I have a question:
I'm following this post (To use iSPARQL to compare values using similarity measures) to use SPARQL to compare values using similarity measures.
In particular, I have used this code:
select ?city ?percent where {
?city a dbpedia-owl:City ;
rdfs:label ?label .
filter langMatches( lang(?label), 'en' )
bind( replace( concat( 'x', str(?label) ), "^x[^Londn]*([L]?)[^ondn]*([o]?)[^ndn]*([n]?)[^dn]*([d]?)[^n]*([n]?).*$", '$1$2$3$4$5' ) as ?match )
bind( xsd:float(strlen(?match))/strlen(str(?label)) as ?percent )
}
order by desc(?percent)
limit 100
where I dynamically calculate this string for all my resources.

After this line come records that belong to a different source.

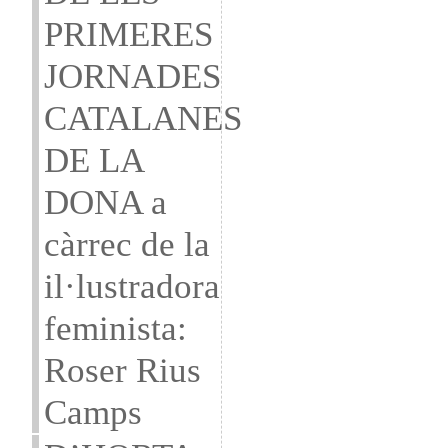
PRIMERES
JORNADES
CATALANES
DE LA
DONA a
càrrec de la
il·lustradora
feminista:
Roser Rius
Camps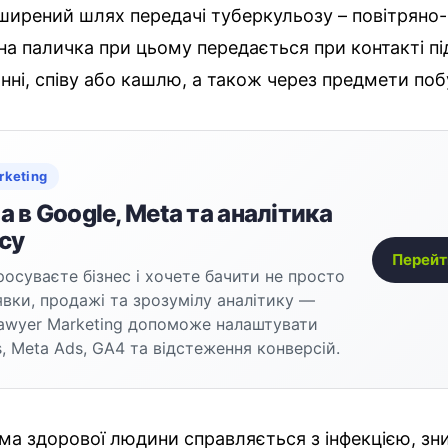
ширений шлях передачі туберкульозу – повітряно
а паличка при цьому передається при контакті пі
нні, співу або кашлю, а також через предмети поб
rketing
 в Google, Meta та аналітика
су
Перейт
осуваєте бізнес і хочете бачити не просто
аявки, продажі та зрозумілу аналітику —
awyer Marketing допоможе налаштувати
, Meta Ads, GA4 та відстеження конверсій.
ема здорової людини справляється з інфекцією, з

'x', str(?label) ), "^x[^Londn]([L]?)[^ondn]([o]?)[^ndn]([n]?)[^dn]([d]?)[^n]([n]?).$", '$1$2$3$4$5'
The execution time of this query is about 40 seconds with an excellent PC. When I have a big dataset, this program is impossible to use! My question is: Is there a way to optimize this query to dramatically reduce the execution time? Alternatively, how can I achieve the goal of identifying a resource like this on DBpedia in a reasonable amount of time (about 1 second)?